I was talking to a coworker, and I noticed the calculator on his desk. It was a Texas Instrument job, (TI-86, I think), with a big screen for multiple lines and graphing. I mentioned, “Cool calculator,” and he told me some about it.
I said I have an older, but similar version from my computer science major days in college. “I still keep it with me, in my backpack,” I said.
When I got back to my desk, I picked up my backpack and pulled out my TI-36X SOLAR. I took it back to my coworker’s desk and showed him.
We compared the two intruments, and talked about mathmatical concepts that I haven’t thought about in 15 years or more. Concepts and terms that I only recognize by name, now, but that I used to use on a fairly regular basis.

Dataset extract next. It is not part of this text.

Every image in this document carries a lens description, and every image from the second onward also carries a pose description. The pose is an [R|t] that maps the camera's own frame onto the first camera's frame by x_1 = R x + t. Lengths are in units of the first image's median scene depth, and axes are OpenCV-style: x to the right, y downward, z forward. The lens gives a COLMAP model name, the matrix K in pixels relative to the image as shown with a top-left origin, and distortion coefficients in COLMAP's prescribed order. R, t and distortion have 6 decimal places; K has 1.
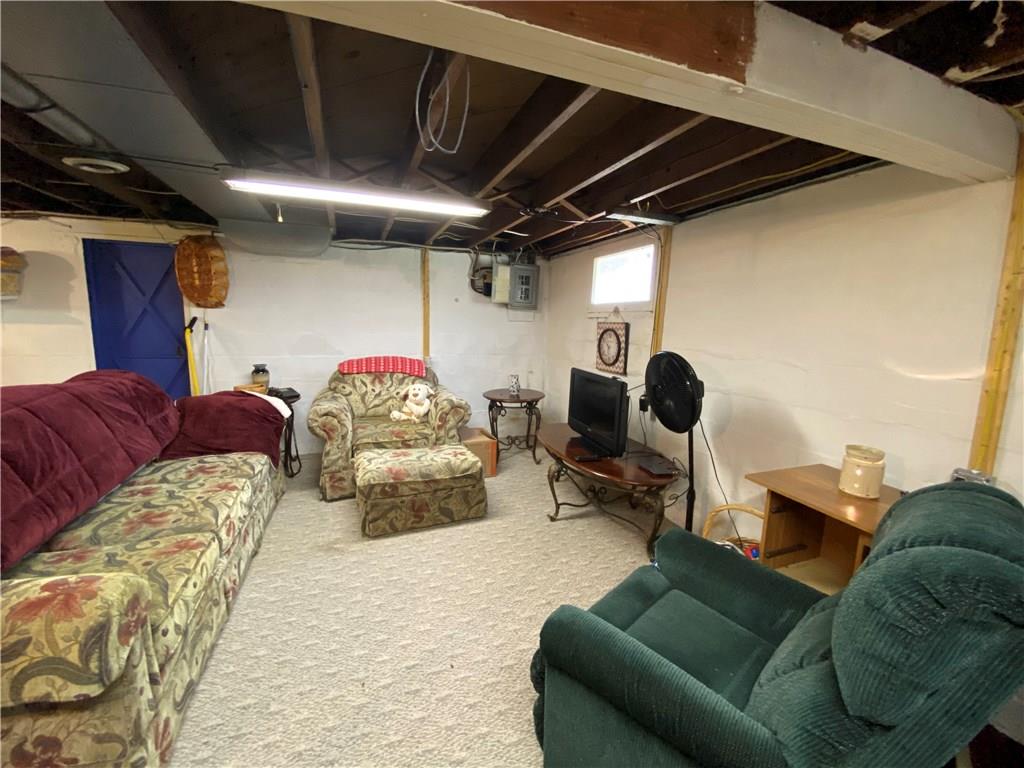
lens RADIAL K [[416.6, 0, 506.1], [0, 416.6, 384.0], [0, 0, 1]] dist [0.013377, -0.008905]
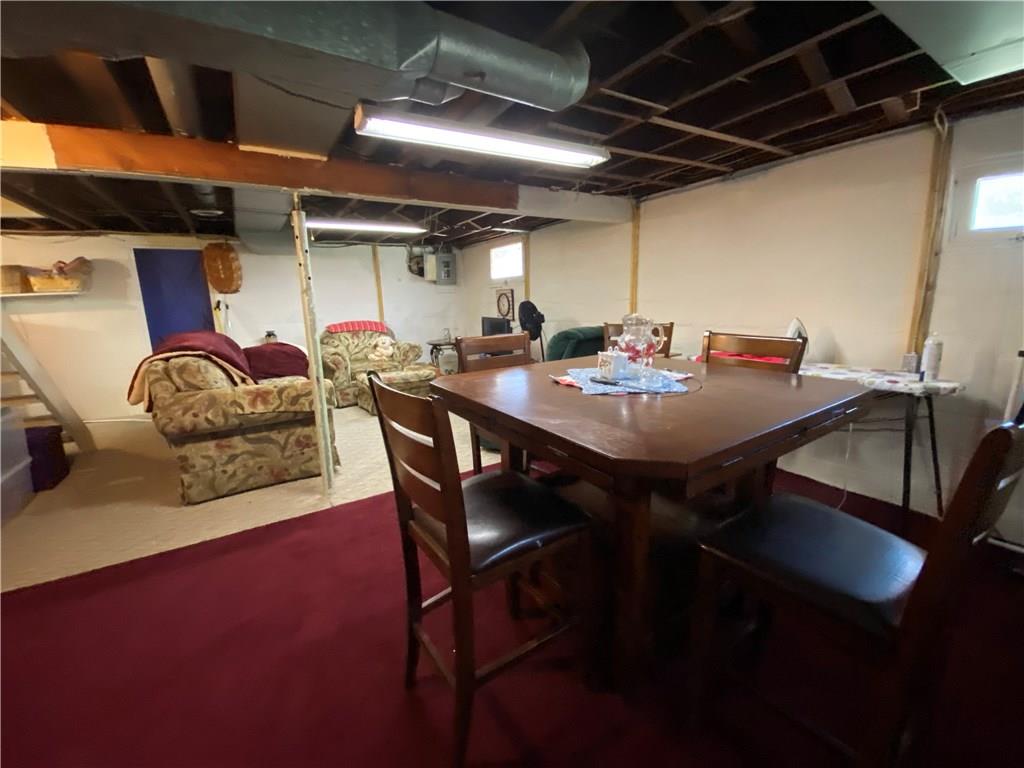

I started my college career with computer science. I learned various computer languages, (Basic, FORTRAN, COBOL, C+, Binary, hexidecimal, etc.), studied calculus and logic, and was generally solidly in the mathematcal realm of college.
And then, two years into my major, I decided to switch to English. And that decision is a whole ‘nother discussion.
But I kept my calculator. For the first few months out of mathematics, I would play around with the various functions on it, just for fun. Eventually, though, I lost all skill with it. Now it’s in my backpack for use as a basic calculator — I only use the main functions of the gray and blue buttons.
I kind of miss mathemtatics, at times.